> [Task goal]: Extend the passage on Democrats' post-Dobbs generic-ballot gains, starting right after its final sentence.

> [Selected extract]:
#####
There’s one glimmer of hope for Dems. Although Biden is seeing zero benefit from the Dobbs decision in his numbers, the party at large is seeing a modest benefit on the generic ballot:

They’ve gained more than a full point in less than a week following the ruling. But even that good news comes with caveats:

1. Republicans have gained half a point over the same period.

2. At 42.3 percent today, Dems have merely regained the ground they lost in the generic ballot between June 17 and the Dobbs decision.

3. If a backlash to Roe shows up in November, it may show up mainly in states where Dems have little chance of winning anyway. Bill Scher flagged this detail from a new YouGov poll that has Democrats gaining a single point on the generic ballot since Dobbs.
#####
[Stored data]
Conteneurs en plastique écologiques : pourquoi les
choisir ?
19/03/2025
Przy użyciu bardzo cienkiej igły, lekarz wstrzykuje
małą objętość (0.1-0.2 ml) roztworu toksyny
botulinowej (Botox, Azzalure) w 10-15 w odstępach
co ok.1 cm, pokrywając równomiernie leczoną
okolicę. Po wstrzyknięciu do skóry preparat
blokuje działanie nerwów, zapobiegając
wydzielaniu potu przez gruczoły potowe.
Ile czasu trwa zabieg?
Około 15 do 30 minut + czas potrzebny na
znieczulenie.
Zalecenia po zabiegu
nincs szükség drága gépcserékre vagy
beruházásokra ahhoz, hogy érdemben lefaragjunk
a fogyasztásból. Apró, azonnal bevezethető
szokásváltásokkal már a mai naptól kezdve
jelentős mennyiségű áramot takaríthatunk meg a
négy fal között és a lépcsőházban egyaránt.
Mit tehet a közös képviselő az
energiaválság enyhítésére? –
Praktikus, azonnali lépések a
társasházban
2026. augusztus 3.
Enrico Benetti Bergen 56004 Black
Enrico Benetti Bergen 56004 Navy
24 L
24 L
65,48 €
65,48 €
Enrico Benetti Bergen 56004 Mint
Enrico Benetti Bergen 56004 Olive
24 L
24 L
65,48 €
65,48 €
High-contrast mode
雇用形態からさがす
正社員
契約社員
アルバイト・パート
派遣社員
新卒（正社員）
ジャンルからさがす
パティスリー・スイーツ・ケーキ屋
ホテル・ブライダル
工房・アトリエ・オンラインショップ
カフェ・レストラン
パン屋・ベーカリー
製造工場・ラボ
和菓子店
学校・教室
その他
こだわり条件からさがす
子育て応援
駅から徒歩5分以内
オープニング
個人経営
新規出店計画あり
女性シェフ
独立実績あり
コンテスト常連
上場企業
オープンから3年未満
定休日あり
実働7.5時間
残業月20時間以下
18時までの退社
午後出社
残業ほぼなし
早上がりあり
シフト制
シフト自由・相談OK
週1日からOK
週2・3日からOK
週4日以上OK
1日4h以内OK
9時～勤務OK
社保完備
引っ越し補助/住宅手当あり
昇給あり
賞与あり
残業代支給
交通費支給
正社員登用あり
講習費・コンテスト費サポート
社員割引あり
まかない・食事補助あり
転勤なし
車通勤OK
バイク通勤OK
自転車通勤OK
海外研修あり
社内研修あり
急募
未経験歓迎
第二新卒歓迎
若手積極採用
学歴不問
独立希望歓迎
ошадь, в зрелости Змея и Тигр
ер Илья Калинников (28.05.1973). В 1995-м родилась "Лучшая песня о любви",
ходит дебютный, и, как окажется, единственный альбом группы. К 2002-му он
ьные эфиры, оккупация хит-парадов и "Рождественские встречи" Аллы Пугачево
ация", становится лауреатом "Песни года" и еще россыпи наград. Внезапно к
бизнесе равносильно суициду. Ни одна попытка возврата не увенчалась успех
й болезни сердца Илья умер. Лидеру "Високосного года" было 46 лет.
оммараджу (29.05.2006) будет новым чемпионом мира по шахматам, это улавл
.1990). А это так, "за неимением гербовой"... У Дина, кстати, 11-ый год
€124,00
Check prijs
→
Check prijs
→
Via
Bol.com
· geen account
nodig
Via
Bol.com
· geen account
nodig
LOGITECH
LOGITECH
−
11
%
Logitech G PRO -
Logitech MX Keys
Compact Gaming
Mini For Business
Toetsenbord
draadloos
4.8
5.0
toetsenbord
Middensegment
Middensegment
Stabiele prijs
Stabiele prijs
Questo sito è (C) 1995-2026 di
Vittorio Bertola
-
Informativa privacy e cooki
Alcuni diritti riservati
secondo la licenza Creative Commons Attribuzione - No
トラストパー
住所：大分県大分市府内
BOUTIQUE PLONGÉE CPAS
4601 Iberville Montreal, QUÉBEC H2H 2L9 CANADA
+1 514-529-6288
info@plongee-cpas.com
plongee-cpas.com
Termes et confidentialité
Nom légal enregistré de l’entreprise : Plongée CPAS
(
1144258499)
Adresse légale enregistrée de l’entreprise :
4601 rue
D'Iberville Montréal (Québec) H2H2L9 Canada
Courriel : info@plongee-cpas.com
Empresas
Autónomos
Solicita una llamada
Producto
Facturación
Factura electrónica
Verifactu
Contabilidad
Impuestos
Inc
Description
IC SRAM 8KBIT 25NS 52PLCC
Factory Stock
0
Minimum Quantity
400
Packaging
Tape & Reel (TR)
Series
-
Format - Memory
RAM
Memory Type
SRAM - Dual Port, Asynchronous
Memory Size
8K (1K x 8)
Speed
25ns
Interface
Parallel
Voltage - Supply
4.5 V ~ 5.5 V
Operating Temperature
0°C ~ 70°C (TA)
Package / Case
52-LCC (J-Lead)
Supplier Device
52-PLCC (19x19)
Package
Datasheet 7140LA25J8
#####
> [Reply]:
It’s red states that have trigger laws, not blue states, and Republicans already have an overwhelming advantage in those states — especially in this national environment. If, say, Alabama Democrats turn out en masse in November to protest Roe being overturned, that’s the difference between Republican Katie Britt winning a Senate seat 62/38 versus winning it 57/43. Dems need turnout up everywhere this fall, especially in purple states (obviously). If the backlash is concentrated only in places with the harshest new abortion restrictions, then it’s worth next to nothing to them. They’re in enormously deep trouble.